16 Spätburgunder aus Baden
Die erste Probe der Bonner Weinrunde im Jahr 2010 führte in die „Sonnenstube der Republik“ oder auch „Deutschlands längstes Weinbaugebiet“, nach Baden. Das Thema war rot — passend zum nasskalten Winter sollten uns Florian und Guido 16 Spätburgunder präsentieren.
Die Erwartungen waren hoch, viele hatten bei der Themenwahl für das Thema votiert, entsprechend umkämpft waren die 15 Verkostungsplätze. Besonderen Einsatz zeigte die exilbadische Fraktion der Weinrunde, die teils sogar aus dem Ruhrgebiet angereist war. Mit Spannung wurde erwartet, wie sich die Weine präsentieren. Das Bild des badischen Spätburgunders kann fast unterschiedlicher nicht sein — restsüße Fruchtbomben, marmeladige Holzsuppen, überreife Alkoholgranaten, das alles hat man schon mal im Glas gehabt. Aber eben auch endlos elegante, burgundisch komplexe, mineralisch durchwobene Kreszenzen, die einen großen Teil der roten Spitze hierzulande bilden.

▸ AUFGABENSTELLUNG
Setze den Bericht über die Verkostung badischer Spätburgunder im Anschluss an seinen letzten Satz fort.

▸ BEREITGESTELLTES MATERIAL
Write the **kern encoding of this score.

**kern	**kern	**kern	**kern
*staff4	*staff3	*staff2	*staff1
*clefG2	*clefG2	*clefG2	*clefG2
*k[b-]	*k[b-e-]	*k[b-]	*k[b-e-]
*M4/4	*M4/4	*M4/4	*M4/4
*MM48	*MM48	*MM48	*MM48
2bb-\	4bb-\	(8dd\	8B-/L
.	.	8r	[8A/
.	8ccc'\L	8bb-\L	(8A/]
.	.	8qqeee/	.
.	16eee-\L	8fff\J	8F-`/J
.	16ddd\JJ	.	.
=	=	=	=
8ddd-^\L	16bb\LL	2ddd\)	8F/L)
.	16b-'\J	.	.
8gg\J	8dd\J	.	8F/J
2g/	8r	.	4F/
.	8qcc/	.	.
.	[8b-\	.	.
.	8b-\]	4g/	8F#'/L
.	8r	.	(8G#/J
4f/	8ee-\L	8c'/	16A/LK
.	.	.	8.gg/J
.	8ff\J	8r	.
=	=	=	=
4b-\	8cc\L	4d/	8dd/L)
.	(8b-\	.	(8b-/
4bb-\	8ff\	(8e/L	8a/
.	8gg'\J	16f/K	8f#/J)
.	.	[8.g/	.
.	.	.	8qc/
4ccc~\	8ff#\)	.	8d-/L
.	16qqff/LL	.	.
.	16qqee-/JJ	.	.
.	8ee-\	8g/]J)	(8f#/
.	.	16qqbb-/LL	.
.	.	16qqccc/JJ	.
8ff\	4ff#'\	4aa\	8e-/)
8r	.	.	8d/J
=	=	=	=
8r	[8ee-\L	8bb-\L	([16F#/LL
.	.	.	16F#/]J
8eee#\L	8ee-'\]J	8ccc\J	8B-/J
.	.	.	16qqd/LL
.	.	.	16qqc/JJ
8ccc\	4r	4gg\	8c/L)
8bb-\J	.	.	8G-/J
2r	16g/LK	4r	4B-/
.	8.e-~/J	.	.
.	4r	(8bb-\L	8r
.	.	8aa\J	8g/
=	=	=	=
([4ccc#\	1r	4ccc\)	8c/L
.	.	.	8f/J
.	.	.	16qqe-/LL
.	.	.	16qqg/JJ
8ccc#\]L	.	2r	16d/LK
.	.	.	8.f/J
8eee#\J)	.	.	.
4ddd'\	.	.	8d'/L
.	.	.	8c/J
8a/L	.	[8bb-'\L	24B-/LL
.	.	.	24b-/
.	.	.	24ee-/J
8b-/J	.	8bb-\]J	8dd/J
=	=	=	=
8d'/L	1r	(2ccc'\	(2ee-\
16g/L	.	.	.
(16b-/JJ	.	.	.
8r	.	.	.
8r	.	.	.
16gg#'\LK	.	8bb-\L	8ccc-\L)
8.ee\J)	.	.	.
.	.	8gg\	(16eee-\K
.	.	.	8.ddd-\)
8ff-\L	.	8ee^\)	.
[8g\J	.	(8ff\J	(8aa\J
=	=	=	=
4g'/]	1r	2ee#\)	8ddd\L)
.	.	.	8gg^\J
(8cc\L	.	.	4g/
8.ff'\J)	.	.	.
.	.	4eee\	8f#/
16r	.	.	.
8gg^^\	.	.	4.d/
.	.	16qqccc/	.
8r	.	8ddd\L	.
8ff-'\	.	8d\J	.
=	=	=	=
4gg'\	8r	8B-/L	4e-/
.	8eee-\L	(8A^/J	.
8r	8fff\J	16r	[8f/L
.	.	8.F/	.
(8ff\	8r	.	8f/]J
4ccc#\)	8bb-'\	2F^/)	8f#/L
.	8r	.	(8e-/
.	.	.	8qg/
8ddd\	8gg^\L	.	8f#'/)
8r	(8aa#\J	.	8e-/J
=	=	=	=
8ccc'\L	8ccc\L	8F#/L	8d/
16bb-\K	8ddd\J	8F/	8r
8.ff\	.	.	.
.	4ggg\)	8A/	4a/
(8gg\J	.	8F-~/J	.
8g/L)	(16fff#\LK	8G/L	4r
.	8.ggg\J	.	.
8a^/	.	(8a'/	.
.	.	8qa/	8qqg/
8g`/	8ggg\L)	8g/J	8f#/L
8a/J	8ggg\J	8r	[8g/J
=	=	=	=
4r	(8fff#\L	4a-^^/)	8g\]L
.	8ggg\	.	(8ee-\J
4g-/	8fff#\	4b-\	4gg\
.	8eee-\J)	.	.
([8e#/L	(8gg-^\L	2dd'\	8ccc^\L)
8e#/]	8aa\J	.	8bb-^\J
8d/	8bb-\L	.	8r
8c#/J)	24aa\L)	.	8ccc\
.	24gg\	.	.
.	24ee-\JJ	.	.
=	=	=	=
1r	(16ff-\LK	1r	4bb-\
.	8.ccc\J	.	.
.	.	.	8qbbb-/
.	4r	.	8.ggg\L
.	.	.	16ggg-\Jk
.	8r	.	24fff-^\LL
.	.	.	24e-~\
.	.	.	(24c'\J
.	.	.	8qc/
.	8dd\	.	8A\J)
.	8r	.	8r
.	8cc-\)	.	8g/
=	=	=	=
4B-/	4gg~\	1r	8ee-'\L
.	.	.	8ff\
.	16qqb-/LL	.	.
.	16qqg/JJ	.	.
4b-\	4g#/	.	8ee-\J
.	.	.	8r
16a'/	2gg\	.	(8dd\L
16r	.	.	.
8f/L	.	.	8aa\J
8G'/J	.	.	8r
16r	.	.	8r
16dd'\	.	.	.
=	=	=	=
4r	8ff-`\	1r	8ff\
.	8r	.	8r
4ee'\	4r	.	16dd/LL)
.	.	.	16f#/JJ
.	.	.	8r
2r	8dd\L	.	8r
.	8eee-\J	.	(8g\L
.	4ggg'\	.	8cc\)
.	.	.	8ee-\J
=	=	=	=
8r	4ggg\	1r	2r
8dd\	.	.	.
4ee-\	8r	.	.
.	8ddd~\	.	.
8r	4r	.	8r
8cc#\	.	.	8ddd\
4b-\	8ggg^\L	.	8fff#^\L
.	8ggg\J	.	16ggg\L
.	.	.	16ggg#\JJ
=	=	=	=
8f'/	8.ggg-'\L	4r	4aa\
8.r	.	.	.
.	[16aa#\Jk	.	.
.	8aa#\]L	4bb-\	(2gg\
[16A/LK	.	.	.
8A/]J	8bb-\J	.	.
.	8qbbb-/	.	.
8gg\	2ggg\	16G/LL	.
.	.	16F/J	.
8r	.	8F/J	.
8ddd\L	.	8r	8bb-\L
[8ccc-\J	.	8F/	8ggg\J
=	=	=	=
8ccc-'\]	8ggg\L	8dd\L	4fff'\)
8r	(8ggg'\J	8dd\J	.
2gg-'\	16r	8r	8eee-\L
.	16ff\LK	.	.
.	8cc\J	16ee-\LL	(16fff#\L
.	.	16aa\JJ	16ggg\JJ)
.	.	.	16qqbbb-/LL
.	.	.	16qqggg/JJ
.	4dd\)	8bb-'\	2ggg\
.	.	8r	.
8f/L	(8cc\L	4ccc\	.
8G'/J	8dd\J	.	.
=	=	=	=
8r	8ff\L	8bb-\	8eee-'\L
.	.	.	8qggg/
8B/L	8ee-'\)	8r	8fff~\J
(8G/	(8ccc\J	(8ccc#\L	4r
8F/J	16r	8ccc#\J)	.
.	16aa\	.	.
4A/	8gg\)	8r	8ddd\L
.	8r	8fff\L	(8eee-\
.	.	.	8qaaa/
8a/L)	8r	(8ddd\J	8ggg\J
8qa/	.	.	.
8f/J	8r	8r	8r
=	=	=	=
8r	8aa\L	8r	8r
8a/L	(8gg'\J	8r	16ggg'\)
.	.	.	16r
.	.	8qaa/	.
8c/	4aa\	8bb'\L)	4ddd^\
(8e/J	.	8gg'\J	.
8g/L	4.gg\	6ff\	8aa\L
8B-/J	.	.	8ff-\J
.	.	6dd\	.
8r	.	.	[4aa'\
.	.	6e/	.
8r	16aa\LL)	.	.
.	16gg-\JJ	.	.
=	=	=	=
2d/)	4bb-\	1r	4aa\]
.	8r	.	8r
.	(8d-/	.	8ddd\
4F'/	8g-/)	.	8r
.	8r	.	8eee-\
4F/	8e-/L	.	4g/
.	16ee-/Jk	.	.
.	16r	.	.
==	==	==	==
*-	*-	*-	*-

▸ ERWARTETE ANTWORT
Der Schwerpunkt der Verkostung lag erwartungsgemäß im Kaiserstuhl und im Breisgau, Ausflüge wurden in die Ortenau und ins Markgräflerland gemacht. Außerdem wurde ein Pirat ins Rennen geschickt, von dem noch zu reden sein wird. Verkostet wurde in sechs verblendeten Flights. Angenehm unterbrochen wurde die Probe nach der Hälfte der Weine durch überaus geeignetes Probandenfutter in Form einer leckeren Gulaschsuppe. Doch nun zu den Weinen:
1. Josef Michel Spätburgunder „Alte Reben“, 2007
In der eher schlanken Nase Reste von rote Beeren, Kirschen, Blutorangen und Nelken, eine kühle Mineralität und zurückhaltende Holznoten; dazu aber auch Milchsäure, Sauerkraut, ein irgendwie saurer Stich, der dem Wein den Charme nimmt. Im Mund bestätigt sich das, eine saure Krautigkeit mit Kirschen; trocken, aber zugleich karg wirkend; die Struktur wird getragen von der Säure und dem Alkohol; im kurzen bis mittleren Abgang eine leichte Mokkanote. Insgesamt wenig charmant, da ist sich die Runde einig. (vom Weingut, 10,80 Euro, 82-86 Punkte, Median 84)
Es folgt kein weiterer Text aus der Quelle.